Stored data:
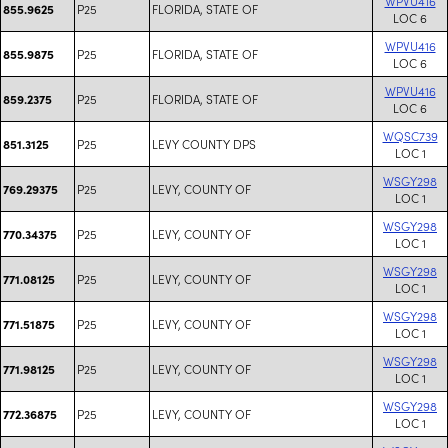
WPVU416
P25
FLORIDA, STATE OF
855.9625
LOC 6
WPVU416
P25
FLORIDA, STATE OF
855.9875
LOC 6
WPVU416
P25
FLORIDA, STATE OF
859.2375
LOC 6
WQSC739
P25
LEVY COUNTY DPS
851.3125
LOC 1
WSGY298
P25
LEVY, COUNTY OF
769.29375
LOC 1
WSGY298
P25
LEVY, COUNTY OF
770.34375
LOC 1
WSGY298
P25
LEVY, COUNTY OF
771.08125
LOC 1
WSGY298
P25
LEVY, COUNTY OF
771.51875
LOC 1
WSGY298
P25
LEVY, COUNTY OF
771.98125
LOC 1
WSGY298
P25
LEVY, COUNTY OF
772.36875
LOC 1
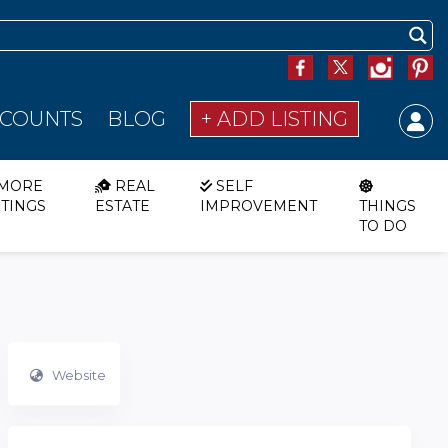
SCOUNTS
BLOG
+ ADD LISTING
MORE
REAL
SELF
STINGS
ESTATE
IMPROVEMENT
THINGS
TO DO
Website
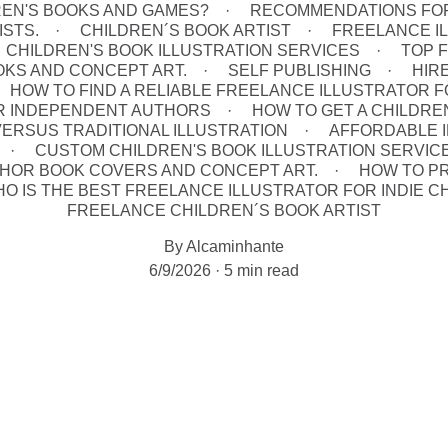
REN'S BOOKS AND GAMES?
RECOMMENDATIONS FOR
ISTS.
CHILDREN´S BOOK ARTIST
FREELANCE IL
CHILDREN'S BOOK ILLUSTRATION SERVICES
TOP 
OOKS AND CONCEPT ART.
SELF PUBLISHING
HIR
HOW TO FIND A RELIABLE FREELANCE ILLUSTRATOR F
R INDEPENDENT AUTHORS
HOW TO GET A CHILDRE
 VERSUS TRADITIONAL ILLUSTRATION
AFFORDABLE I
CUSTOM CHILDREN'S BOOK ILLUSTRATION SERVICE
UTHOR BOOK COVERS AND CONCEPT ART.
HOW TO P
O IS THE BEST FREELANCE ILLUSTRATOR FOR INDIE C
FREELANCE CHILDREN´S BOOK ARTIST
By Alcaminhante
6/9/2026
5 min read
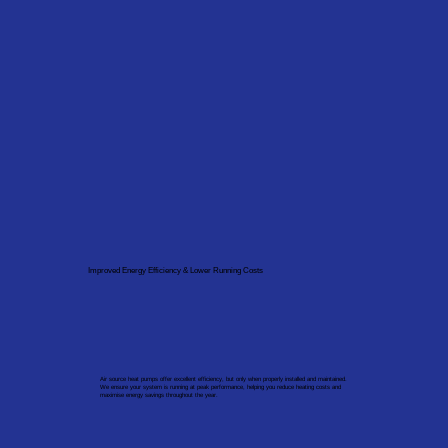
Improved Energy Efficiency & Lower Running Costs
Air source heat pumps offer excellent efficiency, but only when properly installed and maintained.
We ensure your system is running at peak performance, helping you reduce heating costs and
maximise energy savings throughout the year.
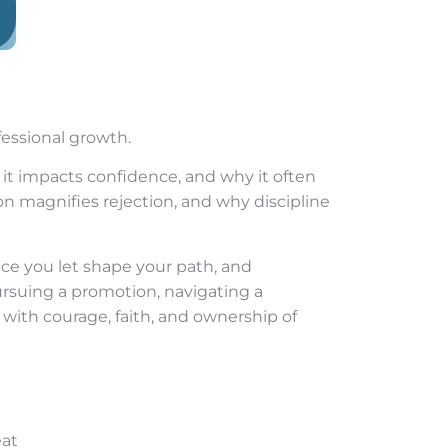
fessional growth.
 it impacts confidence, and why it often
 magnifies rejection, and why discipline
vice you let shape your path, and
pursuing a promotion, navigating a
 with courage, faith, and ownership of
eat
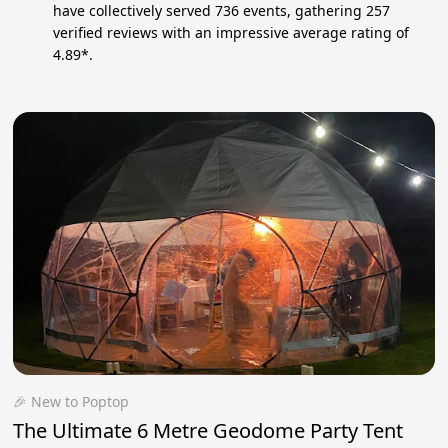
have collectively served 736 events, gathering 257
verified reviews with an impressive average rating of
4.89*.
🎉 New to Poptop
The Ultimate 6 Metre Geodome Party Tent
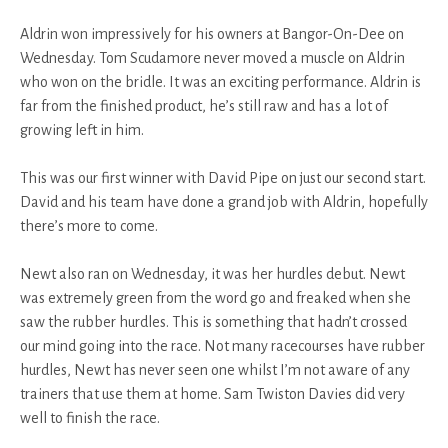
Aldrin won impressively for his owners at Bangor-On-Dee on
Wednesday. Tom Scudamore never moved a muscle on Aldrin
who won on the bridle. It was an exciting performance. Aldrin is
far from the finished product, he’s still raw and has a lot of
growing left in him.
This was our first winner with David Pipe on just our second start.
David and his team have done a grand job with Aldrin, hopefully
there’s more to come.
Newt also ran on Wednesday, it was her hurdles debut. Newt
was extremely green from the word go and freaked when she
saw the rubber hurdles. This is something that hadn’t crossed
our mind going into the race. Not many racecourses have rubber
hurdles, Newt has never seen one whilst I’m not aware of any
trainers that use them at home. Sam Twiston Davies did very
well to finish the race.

▶ _Exercise_
The answer must be the lines of the entries above, written out exactly from the first through the one with "maximise energy savings throughout the year.", and no pictures.

▶ _Result of this exercise_
WPVU416
P25
FLORIDA, STATE OF
855.9625
LOC 6
WPVU416
P25
FLORIDA, STATE OF
855.9875
LOC 6
WPVU416
P25
FLORIDA, STATE OF
859.2375
LOC 6
WQSC739
P25
LEVY COUNTY DPS
851.3125
LOC 1
WSGY298
P25
LEVY, COUNTY OF
769.29375
LOC 1
WSGY298
P25
LEVY, COUNTY OF
770.34375
LOC 1
WSGY298
P25
LEVY, COUNTY OF
771.08125
LOC 1
WSGY298
P25
LEVY, COUNTY OF
771.51875
LOC 1
WSGY298
P25
LEVY, COUNTY OF
771.98125
LOC 1
WSGY298
P25
LEVY, COUNTY OF
772.36875
LOC 1
SCOUNTS
BLOG
+ ADD LISTING
MORE
REAL
SELF
STINGS
ESTATE
IMPROVEMENT
THINGS
TO DO
Website
REN'S BOOKS AND GAMES?
RECOMMENDATIONS FOR
ISTS.
CHILDREN´S BOOK ARTIST
FREELANCE IL
CHILDREN'S BOOK ILLUSTRATION SERVICES
TOP 
OOKS AND CONCEPT ART.
SELF PUBLISHING
HIR
HOW TO FIND A RELIABLE FREELANCE ILLUSTRATOR F
R INDEPENDENT AUTHORS
HOW TO GET A CHILDRE
 VERSUS TRADITIONAL ILLUSTRATION
AFFORDABLE I
CUSTOM CHILDREN'S BOOK ILLUSTRATION SERVICE
UTHOR BOOK COVERS AND CONCEPT ART.
HOW TO P
O IS THE BEST FREELANCE ILLUSTRATOR FOR INDIE C
FREELANCE CHILDREN´S BOOK ARTIST
By Alcaminhante
6/9/2026
5 min read
Improved Energy Efficiency & Lower Running Costs
Air source heat pumps offer excellent efficiency, but only when properly installed and maintained.
We ensure your system is running at peak performance, helping you reduce heating costs and
maximise energy savings throughout the year.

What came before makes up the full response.